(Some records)

###

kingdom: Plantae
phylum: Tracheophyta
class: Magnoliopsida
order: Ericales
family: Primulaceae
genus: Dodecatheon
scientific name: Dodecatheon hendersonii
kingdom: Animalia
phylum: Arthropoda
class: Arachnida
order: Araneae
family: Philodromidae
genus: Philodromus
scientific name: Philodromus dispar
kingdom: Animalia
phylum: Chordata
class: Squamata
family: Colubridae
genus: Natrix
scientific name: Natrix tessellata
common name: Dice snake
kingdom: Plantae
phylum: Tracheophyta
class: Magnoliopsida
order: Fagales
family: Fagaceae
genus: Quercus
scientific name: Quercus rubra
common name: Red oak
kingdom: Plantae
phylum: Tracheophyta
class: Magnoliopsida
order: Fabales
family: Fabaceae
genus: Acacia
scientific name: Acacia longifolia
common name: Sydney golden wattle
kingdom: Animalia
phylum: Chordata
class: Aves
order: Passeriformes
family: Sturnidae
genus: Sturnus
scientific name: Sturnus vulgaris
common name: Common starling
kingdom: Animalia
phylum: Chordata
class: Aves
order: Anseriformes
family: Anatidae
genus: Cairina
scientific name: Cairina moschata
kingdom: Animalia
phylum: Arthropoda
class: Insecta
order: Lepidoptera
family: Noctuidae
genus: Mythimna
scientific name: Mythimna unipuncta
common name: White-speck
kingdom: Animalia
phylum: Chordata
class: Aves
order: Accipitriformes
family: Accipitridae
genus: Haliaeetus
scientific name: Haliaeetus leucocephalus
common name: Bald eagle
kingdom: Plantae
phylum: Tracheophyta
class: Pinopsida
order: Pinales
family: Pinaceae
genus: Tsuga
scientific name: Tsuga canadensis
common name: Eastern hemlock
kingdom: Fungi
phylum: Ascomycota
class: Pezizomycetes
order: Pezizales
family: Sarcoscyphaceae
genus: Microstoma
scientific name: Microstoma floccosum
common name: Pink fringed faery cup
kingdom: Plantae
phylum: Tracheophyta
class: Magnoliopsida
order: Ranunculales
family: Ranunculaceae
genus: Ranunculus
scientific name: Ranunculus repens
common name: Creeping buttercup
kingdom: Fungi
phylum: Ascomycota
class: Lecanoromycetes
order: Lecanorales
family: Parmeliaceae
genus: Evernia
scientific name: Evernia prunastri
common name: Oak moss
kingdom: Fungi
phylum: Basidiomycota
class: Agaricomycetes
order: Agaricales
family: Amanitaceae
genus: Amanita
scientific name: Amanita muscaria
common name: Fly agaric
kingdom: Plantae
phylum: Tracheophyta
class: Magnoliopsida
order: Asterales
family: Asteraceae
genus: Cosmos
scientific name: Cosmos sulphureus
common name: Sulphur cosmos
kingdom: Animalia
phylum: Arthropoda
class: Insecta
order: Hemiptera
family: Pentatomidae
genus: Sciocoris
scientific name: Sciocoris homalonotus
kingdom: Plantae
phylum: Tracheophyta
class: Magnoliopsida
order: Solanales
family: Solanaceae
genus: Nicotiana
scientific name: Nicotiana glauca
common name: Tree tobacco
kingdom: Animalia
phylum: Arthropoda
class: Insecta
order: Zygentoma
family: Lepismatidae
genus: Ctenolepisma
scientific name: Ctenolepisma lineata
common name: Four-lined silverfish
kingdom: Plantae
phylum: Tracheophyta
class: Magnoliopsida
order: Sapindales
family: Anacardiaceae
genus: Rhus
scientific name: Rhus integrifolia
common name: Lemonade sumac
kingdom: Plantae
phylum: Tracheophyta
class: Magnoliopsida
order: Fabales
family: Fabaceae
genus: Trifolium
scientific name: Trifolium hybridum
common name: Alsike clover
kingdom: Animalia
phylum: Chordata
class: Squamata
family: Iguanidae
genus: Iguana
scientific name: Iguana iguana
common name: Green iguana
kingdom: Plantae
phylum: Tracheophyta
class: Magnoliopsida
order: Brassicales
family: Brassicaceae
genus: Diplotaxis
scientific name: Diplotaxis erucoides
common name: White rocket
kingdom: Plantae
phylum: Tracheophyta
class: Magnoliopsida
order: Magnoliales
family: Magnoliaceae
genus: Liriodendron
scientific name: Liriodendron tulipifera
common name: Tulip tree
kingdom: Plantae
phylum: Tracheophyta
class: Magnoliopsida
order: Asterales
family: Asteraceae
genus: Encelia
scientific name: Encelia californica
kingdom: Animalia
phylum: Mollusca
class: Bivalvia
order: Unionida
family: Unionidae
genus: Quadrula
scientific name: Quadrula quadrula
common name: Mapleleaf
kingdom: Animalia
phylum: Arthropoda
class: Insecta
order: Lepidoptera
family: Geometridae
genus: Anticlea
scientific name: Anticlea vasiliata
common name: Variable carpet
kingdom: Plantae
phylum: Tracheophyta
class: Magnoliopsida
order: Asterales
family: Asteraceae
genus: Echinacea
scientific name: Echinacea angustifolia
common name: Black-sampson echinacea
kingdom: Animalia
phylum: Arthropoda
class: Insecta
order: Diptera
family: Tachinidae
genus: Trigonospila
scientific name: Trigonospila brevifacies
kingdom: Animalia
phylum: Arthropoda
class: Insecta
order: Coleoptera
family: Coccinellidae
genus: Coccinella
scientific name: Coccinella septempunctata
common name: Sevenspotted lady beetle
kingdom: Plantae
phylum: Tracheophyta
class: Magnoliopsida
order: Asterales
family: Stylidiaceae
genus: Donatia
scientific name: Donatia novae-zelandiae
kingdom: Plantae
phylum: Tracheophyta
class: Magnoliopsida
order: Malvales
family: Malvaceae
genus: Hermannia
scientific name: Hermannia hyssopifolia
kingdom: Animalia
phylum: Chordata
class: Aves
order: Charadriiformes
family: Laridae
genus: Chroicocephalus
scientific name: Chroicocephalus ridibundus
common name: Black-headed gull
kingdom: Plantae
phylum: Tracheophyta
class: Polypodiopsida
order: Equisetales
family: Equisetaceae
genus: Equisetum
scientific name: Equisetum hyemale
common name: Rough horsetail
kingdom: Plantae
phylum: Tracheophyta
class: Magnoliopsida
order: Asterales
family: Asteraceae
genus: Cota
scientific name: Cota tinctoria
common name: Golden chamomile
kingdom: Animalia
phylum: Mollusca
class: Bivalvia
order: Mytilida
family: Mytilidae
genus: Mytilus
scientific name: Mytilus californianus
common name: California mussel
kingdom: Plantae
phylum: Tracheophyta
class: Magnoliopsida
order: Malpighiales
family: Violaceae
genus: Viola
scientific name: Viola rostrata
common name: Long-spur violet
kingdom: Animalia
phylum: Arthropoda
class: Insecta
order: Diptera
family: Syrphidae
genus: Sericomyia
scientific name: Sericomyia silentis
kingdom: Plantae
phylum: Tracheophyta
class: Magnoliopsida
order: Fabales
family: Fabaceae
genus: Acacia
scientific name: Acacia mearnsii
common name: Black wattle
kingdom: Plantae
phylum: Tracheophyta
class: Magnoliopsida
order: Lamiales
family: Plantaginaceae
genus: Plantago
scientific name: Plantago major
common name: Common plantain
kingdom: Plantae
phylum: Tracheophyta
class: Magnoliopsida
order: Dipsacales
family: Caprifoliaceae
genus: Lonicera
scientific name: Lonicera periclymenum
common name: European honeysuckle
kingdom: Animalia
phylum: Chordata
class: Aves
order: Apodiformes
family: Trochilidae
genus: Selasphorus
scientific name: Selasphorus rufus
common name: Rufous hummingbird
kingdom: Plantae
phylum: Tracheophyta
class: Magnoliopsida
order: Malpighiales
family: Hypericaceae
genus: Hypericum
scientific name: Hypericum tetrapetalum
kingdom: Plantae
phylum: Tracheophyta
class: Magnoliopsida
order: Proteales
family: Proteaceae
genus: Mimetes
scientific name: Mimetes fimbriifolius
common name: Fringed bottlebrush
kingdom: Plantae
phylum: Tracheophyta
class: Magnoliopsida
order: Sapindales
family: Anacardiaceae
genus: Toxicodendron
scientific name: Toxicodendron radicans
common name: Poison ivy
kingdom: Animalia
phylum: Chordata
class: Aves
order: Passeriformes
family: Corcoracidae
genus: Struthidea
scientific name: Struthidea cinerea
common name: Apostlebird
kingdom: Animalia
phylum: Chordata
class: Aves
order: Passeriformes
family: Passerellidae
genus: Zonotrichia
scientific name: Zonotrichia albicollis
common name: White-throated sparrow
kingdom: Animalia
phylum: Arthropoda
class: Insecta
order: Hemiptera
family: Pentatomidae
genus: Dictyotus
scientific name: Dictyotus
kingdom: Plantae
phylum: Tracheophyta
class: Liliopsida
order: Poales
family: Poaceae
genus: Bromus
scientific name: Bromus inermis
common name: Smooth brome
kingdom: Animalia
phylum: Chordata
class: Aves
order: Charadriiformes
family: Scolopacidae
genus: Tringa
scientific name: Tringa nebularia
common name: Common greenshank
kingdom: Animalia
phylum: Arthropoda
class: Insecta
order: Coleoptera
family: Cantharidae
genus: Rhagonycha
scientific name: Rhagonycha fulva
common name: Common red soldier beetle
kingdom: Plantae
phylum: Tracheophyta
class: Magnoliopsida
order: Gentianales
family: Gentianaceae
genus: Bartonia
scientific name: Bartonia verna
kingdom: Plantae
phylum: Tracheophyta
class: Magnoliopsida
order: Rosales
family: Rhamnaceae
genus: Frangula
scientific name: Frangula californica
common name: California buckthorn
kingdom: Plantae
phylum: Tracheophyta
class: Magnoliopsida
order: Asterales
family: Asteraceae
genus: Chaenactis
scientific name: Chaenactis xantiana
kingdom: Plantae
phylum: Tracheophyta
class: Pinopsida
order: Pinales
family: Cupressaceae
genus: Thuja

###

• **Written task**
Can you copy the lines of the records word for word, beginning with the line containing "family: Lepismatidae" and ending with the line containing "scientific name: Iguana iguana", both of those lines included?

• **Answer to the problem**
family: Lepismatidae
genus: Ctenolepisma
scientific name: Ctenolepisma lineata
common name: Four-lined silverfish
kingdom: Plantae
phylum: Tracheophyta
class: Magnoliopsida
order: Sapindales
family: Anacardiaceae
genus: Rhus
scientific name: Rhus integrifolia
common name: Lemonade sumac
kingdom: Plantae
phylum: Tracheophyta
class: Magnoliopsida
order: Fabales
family: Fabaceae
genus: Trifolium
scientific name: Trifolium hybridum
common name: Alsike clover
kingdom: Animalia
phylum: Chordata
class: Squamata
family: Iguanidae
genus: Iguana
scientific name: Iguana iguana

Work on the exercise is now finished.